Не эти дни были плотно наполнены событиями, для многих большевиков крайне неприятными. В середине июля Троцкий опубликовал открытое письмо с опровержением слухов об «отречении» от Ленина, и его тоже арестовали. Были арестованы Каменев, едва избежавший самосуда, Луначарский, Антонов-Овсеенко, Коллонтай, общее же число заключенных под стражу большевиков превысило 800 человек. Крупскую вместе со служанкой Аннушкой тоже арестовали, но отпустили: засада на квартире сестры Ленина была выставлена для поимки Ленина. Каменев, Троцкий, а затем и Луначарский оказались в «Крестах», где уже находилось около двухсот руководителей «военки» и кронштадтцев. Коллонтай отправили в женскую Выборгскую тюрьму. Газеты полны сообщениями, что «по следу Ленина» пущены собаки, в их числе знаменитая ищейка Треф, а 50 офицеров «ударного батальона» поклялись: или найти этого «немецкого шпиона» — или умереть»[1814].
Было запрещено издание «Правды», «Окопной правды», «Солдатской правды». Керенским был опубликован приказ о выдаче «зачинщиков-бунтовщиков из Кронштадта и с кораблей Балтийского флота, с линкоров «Республика», «Слава» и «Петропавловск» и о направлении их в распоряжение Временного правительства без суда. В этом же приказе прежний состав Центробалта объявлялся распущенным, и предлагалось избрать новых членов Центробалта. Революционный флаг Центробалта на яхте «Полярная звезда» был спущен. 13–16 июля были закрыты большевистские газеты Балтийского флота: в Гельсингфорсе газета «Волна», в Кронштадте «Голос Правды» и в Ревеле «Утро правды». Однако на приказы Временного правительства о выдаче и об аресте зачинщиков и участников июльской демонстрации Кронштадтский Совет заявил, что он «никаких контрреволюционных зачинщиков в своей среде и вообще в Кронштадте не знает и поэтому никаких арестов производить не может»[1815].
Проводить чистку флотов в Гельсингфорсе приехали Авксентьев и Соколов. Им удалось добиться изъявления лояльности со стороны «Петропавловска», но требование о выдаче «зачинщиков» не было выполнено ни одним судном. Наименее надежные суда — «Республика», «Диана» — были выведены в море, якобы на маневры»[1816].
РСДРП(б) могли добить. Удивительно, но этого не произошло. Впрочем, наверное, не столь удивительно, если посмотреть на тогдашнюю политическую ситуацию и расстановку сил.

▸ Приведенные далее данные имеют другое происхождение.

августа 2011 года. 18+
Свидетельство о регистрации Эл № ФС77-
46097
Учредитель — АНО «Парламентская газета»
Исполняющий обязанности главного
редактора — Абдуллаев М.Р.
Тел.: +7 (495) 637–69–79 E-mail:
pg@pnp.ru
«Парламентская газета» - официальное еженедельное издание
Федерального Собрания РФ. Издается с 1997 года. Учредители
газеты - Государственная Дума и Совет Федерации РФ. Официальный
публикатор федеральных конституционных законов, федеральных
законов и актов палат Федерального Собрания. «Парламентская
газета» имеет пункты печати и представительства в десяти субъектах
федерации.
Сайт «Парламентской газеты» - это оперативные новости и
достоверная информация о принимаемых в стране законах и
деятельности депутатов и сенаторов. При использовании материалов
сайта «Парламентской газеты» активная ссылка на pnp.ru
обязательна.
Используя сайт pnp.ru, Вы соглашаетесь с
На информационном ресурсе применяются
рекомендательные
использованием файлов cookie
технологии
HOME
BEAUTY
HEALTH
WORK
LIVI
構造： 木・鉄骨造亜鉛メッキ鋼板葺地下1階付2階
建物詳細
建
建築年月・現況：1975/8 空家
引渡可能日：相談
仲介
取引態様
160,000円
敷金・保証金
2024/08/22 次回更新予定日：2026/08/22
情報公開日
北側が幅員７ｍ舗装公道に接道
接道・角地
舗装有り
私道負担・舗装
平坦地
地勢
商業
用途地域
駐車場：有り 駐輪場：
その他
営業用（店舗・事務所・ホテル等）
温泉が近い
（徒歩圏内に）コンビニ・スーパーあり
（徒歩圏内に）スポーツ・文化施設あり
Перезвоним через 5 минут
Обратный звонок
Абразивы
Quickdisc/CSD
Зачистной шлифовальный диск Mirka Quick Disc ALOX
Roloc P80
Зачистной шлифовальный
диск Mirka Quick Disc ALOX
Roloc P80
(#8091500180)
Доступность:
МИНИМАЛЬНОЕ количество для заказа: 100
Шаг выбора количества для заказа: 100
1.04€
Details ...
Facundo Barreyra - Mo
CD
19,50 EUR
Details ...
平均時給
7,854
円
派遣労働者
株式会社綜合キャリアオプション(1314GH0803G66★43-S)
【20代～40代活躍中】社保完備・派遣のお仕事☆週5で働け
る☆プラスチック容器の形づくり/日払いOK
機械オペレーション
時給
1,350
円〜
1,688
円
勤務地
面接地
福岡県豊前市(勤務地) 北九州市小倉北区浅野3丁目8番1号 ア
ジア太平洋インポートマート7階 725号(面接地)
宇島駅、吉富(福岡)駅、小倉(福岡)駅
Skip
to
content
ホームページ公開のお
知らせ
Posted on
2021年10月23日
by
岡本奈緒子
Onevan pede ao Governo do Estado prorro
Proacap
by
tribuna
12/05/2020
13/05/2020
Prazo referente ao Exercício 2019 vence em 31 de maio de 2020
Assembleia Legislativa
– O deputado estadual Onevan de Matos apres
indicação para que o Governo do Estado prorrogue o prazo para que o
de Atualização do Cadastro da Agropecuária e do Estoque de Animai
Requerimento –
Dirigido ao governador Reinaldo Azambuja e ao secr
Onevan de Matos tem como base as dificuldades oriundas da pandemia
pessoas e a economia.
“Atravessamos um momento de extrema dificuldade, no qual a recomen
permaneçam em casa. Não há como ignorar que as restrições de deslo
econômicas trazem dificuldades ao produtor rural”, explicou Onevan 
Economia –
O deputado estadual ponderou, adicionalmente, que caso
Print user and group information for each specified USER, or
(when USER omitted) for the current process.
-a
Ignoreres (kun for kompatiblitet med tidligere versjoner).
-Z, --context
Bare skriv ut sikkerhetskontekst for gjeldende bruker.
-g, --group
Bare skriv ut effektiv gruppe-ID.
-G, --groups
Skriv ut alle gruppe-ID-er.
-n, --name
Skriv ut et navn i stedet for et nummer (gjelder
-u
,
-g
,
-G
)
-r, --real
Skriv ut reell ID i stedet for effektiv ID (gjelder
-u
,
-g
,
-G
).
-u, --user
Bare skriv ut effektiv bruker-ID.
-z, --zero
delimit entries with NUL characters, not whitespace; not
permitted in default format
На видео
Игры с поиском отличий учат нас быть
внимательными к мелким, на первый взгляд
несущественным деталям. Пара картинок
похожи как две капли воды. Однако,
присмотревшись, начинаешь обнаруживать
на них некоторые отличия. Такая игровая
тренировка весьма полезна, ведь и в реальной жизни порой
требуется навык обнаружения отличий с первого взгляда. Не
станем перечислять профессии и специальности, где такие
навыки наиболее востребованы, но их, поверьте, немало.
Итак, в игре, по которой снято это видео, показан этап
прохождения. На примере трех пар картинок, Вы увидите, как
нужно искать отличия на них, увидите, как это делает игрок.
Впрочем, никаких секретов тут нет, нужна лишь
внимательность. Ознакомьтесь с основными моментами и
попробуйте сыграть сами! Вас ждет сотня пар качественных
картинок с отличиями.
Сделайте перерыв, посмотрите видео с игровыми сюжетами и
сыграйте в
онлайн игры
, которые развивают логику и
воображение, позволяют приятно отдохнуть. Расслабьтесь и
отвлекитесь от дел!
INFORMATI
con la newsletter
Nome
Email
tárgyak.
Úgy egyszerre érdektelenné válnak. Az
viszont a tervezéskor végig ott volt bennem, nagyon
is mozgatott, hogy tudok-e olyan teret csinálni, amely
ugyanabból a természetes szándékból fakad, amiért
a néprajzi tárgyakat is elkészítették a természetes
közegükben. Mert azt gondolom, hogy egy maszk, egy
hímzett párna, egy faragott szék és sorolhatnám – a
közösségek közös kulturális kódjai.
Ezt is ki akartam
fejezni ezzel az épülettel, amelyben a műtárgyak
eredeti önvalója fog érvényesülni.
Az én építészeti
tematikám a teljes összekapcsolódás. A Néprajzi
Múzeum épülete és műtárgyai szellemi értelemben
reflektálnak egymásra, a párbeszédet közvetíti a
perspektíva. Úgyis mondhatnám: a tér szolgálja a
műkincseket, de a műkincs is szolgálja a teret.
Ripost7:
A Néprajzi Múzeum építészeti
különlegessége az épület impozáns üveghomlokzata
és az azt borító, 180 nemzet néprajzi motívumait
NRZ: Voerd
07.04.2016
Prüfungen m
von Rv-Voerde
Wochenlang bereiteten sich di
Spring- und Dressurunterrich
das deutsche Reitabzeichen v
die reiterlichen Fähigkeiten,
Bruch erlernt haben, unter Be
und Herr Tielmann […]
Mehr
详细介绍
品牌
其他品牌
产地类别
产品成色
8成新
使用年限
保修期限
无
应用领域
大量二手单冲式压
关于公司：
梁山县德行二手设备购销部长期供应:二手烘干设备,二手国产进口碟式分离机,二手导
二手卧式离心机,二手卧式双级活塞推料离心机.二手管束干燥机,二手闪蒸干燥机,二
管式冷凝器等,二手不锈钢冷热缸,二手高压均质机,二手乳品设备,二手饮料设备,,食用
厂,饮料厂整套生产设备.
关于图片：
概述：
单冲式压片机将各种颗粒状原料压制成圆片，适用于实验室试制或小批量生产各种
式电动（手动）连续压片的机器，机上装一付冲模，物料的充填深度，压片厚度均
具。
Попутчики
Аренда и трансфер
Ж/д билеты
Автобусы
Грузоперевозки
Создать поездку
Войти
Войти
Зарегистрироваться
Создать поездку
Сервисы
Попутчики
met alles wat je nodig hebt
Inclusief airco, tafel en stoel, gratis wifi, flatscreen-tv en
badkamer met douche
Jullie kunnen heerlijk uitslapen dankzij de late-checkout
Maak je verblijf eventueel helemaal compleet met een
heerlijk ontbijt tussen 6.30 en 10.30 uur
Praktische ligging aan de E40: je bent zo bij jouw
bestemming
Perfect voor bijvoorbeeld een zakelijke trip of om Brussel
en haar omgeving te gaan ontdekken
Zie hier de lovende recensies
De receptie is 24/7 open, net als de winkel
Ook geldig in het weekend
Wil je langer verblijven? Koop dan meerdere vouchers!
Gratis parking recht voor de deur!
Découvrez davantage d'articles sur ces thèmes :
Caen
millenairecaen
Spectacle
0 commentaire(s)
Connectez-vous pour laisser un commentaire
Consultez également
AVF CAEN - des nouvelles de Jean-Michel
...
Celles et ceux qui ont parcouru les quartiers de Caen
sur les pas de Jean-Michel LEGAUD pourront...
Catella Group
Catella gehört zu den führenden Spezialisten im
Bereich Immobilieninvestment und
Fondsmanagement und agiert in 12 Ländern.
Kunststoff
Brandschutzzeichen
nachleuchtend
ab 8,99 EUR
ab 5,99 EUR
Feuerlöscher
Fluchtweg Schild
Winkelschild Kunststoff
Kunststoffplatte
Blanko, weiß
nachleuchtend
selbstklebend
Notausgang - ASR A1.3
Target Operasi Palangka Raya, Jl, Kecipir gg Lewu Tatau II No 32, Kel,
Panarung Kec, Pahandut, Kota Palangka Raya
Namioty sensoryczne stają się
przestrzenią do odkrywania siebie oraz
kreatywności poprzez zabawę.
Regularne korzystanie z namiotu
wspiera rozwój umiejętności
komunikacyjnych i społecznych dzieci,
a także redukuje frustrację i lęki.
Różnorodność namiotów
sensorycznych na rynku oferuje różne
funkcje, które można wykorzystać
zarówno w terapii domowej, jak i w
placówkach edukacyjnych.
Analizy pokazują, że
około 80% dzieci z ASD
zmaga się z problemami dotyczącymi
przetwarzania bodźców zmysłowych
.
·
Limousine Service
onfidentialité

Для того чтобы большевиков даже обезглавить, их лидеров прежде всего нужно было найти. «Вывести в расход всех видных большевиков мы не могли, так как не знали, где они прятались, и совсем не имели охотников белого террора»[1817], — утверждал Никитин. Его агентура, напуганная размахом большевистского выступления, сочла за лучшее забиться по углам. Ленина и Зиновьева найти не могли. А многие большевики уже пользовались депутатской неприкосновенностью, будучи избранными в гласные районных дум, как Свердлов, Сталин, Молотов, Калинин или Крупская.
Против повальных репрессий в отношении большевиков выступили и советские лидеры. Не сомневаясь в виновности большевиков, руководство Советов было не в восторге от развития событий. Войтинский подтверждал: «Атмосфера в Петрограде становилась невыносимой. Черная сотня все больше поднимала голову. Бунтарские настроения притаились, ушли в подполье. Чувствовалось клокотание бессильной злобы и в рабочих районах, и в казармах. Жуткая пустота росла вокруг ЦИК»[1818].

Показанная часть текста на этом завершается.